L’hommage a été unanime, porté dans les colonnes du Monde par la tribune de grands économistes français, dont le Prix Nobel 2014 Jean Tirole. Marcel Boiteux, mort en septembre 2023 à 101 ans, a marqué l’industrie française comme directeur général et président d’EDF, un groupe au sein duquel il a mis sur pied le programme nucléaire français.
Cet économiste mondialement reconnu a également laissé une œuvre académique fournie qui a changé la gestion de l’industrie électrique et, plus généralement, de toutes les industries de réseau. Sa contribution aux règles de tarification de l’électricité, et des services publics en général, va déboucher sur des formules appelées « prix de Ramsey-Boiteux », toujours enseignées dans les cours d’économie. Ses travaux vont permettre à ce disciple de Maurice Allais (Prix Nobel 1988), de succéder à John Maynard Keynes, Joseph Schumpeter, Irving Fisher, Wassily Leontief, Paul Samuelson et Kenneth Arrow comme président de la prestigieuse Société d’économétrie.
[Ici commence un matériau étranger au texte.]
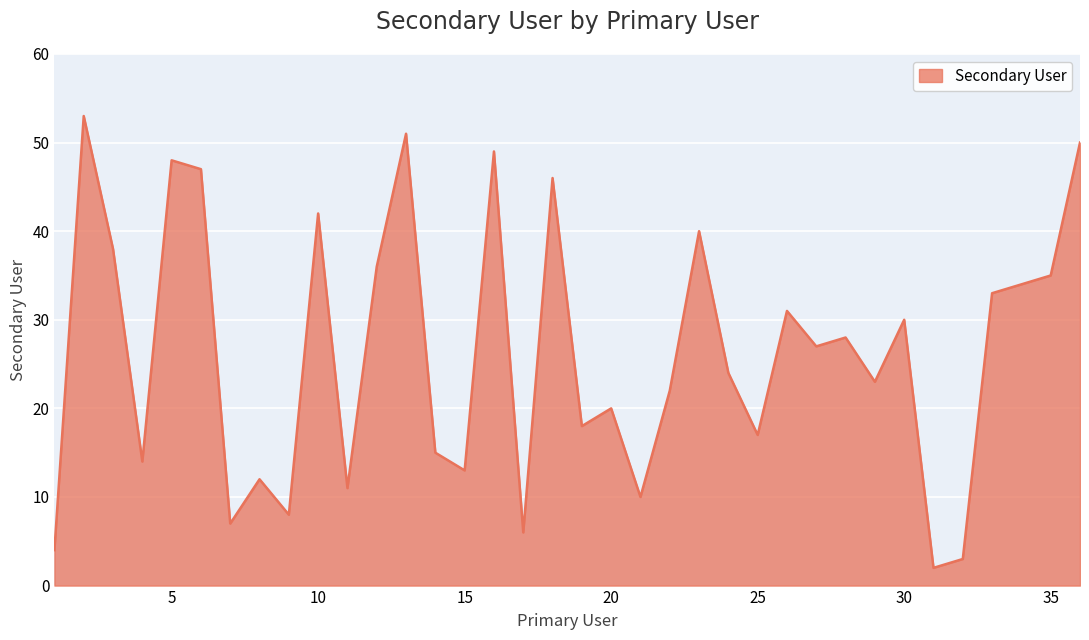

What is the maximum value shown in the chart?

53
La question de la fixation des prix face à une situation de « marché imparfait », pour atteindre un « équilibre impossible », est l’un des sujets favoris des chercheurs en économie depuis les origines de la discipline, avec les réflexions d’Adam Smith sur le sujet dès le XVIIIe siècle. Des générations d’économistes, notamment français, ont planché sur la question : Maurice Allais, Roger Guesnerie, Bernard Cornet, Jean Tirole, Olivier Blanchard… « Dans les années 1990, face au grand mouvement de libération dans les économies industrialisées, ces recherches vont prendre toute leur mesure, explique Claude Crampes, professeur émérite à la Toulouse School of Economics. Il faut alors réorganiser des marchés dans les télécommunications, le transport, les infrastructures et, bien sûr, l’énergie, et définir de nouvelles tarifications. »
Défiance des clients
Les travaux de Marcel Boiteux vont devenir déterminants : ils posent les jalons de ce que doit être un système efficace pour un service public reposant sur une ressource dont le stockage est impossible. Les partisans d’une autorité centrale décisionnaire vont s’opposer aux défenseurs de la loi du marché, des libéraux qui considèrent qu’offre et demande peuvent se retrouver.
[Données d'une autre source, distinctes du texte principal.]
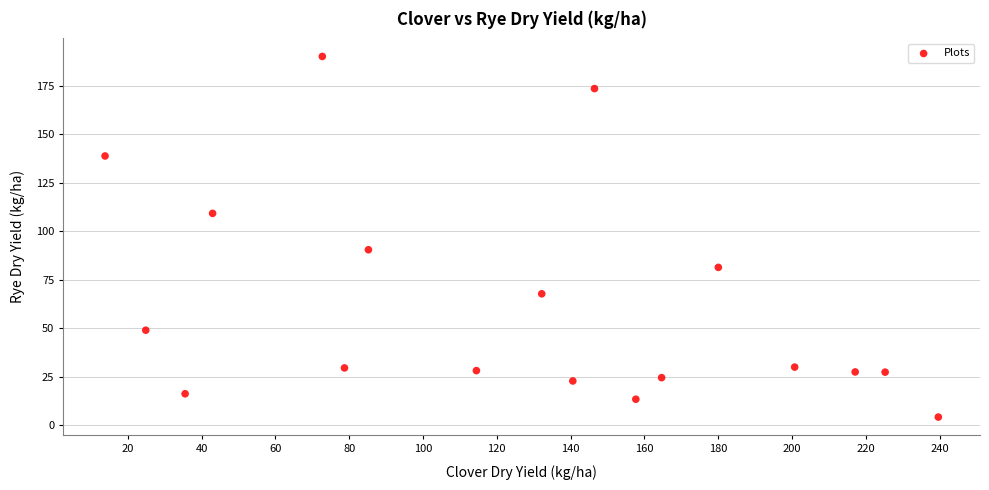

What is the range of Y values (max minus min)?

185.8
Cette question du juste prix va offrir un autre formidable terrain de jeux aux économistes et aux sociologues. Depuis des décennies, les chercheurs tentent de désamorcer le sentiment d’inéquité face à la fixation des prix, de défiance des clients envers ceux qui définissent les étiquettes. La théorie de George Homans autour du choix rationnel et celle de Kent Monroe sur la perception des prix rappellent la difficulté de l’exercice. En 2008, une enquête du Centre de recherche pour l’étude et l’observation des conditions de vie révélait que moins de 5 % des personnes interrogées déclarent que le prix juste est le prix généralement constaté. Celle-ci distinguait, déjà à l’époque, la tarification dynamique comme une des causes de la perte de repère du consommateur et s’inquiétait de sa généralisation.